25 Het overige nu der geschiedenissen van Amon, wat hij gedaan heeft, zijn die niet geschreven in het boek der kronieken der koningen van Juda?
26 En men begroef hem in zijn graf, in den hof van Uzza; en zijn zoon Josia werd koning in zijn plaats.

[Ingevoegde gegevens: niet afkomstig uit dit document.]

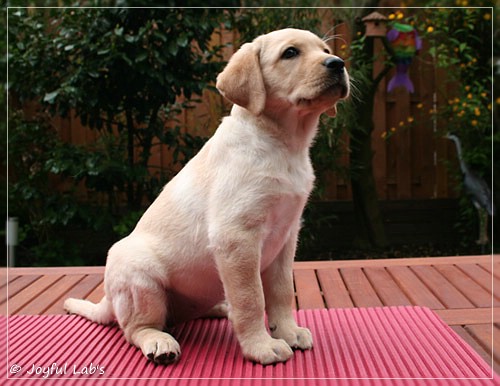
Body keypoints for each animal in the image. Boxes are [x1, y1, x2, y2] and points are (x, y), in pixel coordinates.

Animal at [64, 28, 350, 366]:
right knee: (136, 328)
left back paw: (218, 308)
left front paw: (288, 332)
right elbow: (251, 298)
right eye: (290, 53)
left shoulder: (286, 236)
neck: (283, 144)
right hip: (140, 278)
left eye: (326, 50)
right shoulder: (236, 237)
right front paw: (261, 346)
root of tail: (108, 298)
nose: (338, 63)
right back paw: (159, 341)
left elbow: (280, 292)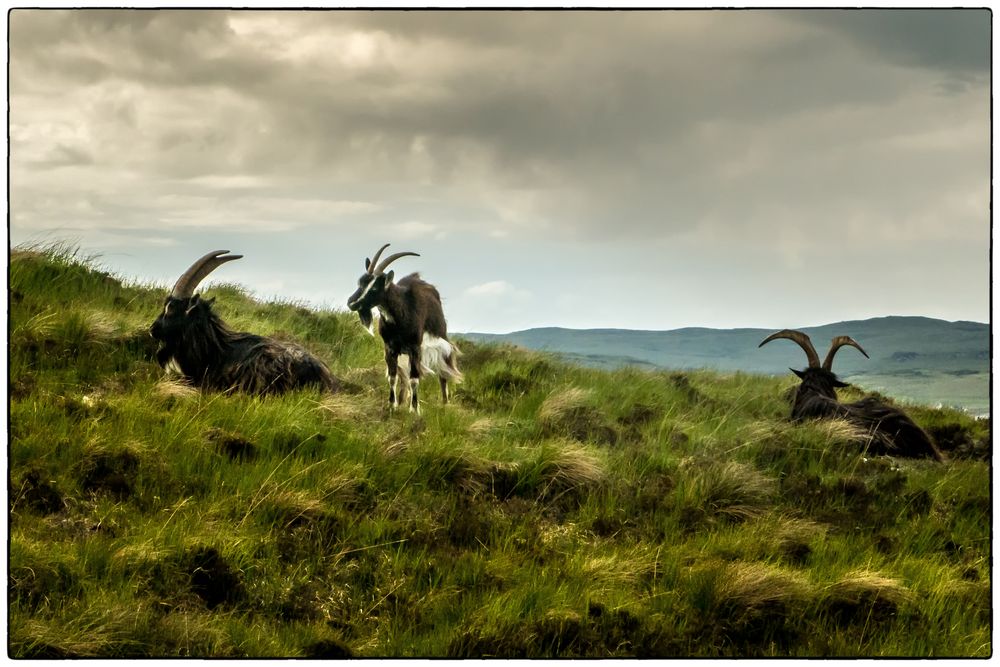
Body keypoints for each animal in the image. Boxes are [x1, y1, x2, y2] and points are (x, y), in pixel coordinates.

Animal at [344, 243, 460, 414]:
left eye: (374, 288)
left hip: (440, 339)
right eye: (361, 283)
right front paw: (392, 405)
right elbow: (393, 377)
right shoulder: (390, 348)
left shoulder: (415, 348)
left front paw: (415, 410)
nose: (351, 303)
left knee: (442, 369)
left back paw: (444, 403)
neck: (401, 313)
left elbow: (414, 379)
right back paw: (403, 399)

1 玛拿西登基的时候是十二岁; 他在耶路撒冷作王五十五年, 他的母亲名叫协西巴。
2 他行耶和华看为恶的事, 好像耶和华在以色列人面前赶走的民族所行的可憎恶的事。
3 他重新建造邱坛, 就是他父亲希西家所拆毁的; 又为巴力建立祭坛, 做亚舍拉, 好像以色列王亚哈所做的, 并且敬拜事奉天上的万象。
4 他又在耶和华的殿内建造祭坛, 耶和华曾指着这殿说: "我要立我的名在耶路撒冷。"
5 他又在耶和华殿的两院中为天上的万象建造祭坛。
6 他又把他的儿子用火烧为祭, 并且算命、观兆, 交鬼和行巫术; 多行耶和华看为恶的事, 惹他发怒。
7 他又把自己所做的亚舍拉雕像安放在圣殿中, 耶和华曾对大卫和他的儿子所罗门论到这殿说: "我要在这殿和我从以色列众支派中拣选的耶路撒冷, 立我的名, 直到永远。
8 只要以色列人谨守遵行我吩咐他们的一切, 就是我的仆人摩西吩咐他们的一切律法, 我必不会再使他们的脚离开我赐给他们祖先的土地, 流离飘荡。"
9 但是他们没有听从。玛拿西引诱他们去作坏事, 比耶和华从以色列人面前消灭的外族人更厉害。
10 于是耶和华借着他的仆人众先知说:
11 "因为犹大王玛拿西所作这些可憎恶的事, 比在他以前的亚摩利人所行的恶更坏, 并且以他的偶像使犹大人犯罪。
12 所以, 耶和华以色列的 神这样说: ‘看哪, 我要把灾祸降在耶路撒冷和犹大, 使听见的人, 双耳都要刺痛。
13 我要用量度撒玛利亚的准绳和测试亚哈家的铅锤, 测量耶路撒冷; 我要抹净耶路撒冷, 像人抹净盘子一样。抹完了, 就把盘子翻转过来。
14 我要舍弃我的产业的余民, 把他们交在他们的仇敌手上; 他们要成为他们的仇敌的掠物和战利品。
15 因为自从他们的祖先从埃及出来的那天, 直到今日, 他们一直行我看为恶的事, 惹我发怒。’"
16 此外, 玛拿西又流了许多无辜人的血, 耶路撒冷, 从这边直到那边, 都满了血。这还是在他使犹大人犯罪, 去行耶和华看为恶的事那罪之外。
17 玛拿西其余的事迹和他所行的一切, 以及他所犯的众罪, 不是都记录在犹大列王的年代志上吗?
18 玛拿西和他的祖先一同长眠, 葬在他宫中的花园、乌撒的花园里; 他的儿子亚们接续他作王。
19 亚们登基时是二十二岁; 他在耶路撒冷作王二年。他母亲名叫米舒利密, 来自约提巴, 是哈鲁斯的女儿。
20 他行耶和华看为恶的事, 好像他父亲玛拿西所行的。
21 他跟随他父亲所行的一切道路, 服事他父亲所服事的偶像, 敬拜它们。
22 他离弃耶和华他祖先的 神, 不跟随耶和华的道路。
23 亚们的臣仆阴谋背叛他, 在王宫中把他杀死。
24 可是国民却击杀了所有阴谋背叛亚们王的人。国民立了他的儿子约西亚接续他作王。
25 亚们其余的事迹, 就是他所行的一切, 不是都记在犹大列王的年代志上吗?
26 他葬在乌撒园里他自己的坟墓中; 他的儿子约西亚接续他作王。